▶ [Problem to solve]: Return the lines below exactly, starting with the line that contains "heritage railways." and stopping after the last line.

▶ [The data]:
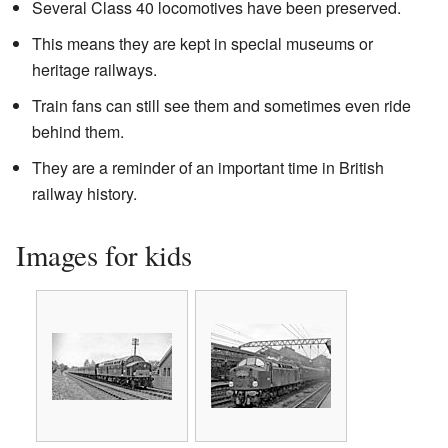
Several Class 40 locomotives have been preserved.
This means they are kept in special museums or
heritage railways.
Train fans can still see them and sometimes even ride
behind them.
They are a reminder of an important time in British
railway history.
Images for kids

▶ [Written reply]:
heritage railways.
Train fans can still see them and sometimes even ride
behind them.
They are a reminder of an important time in British
railway history.
Images for kids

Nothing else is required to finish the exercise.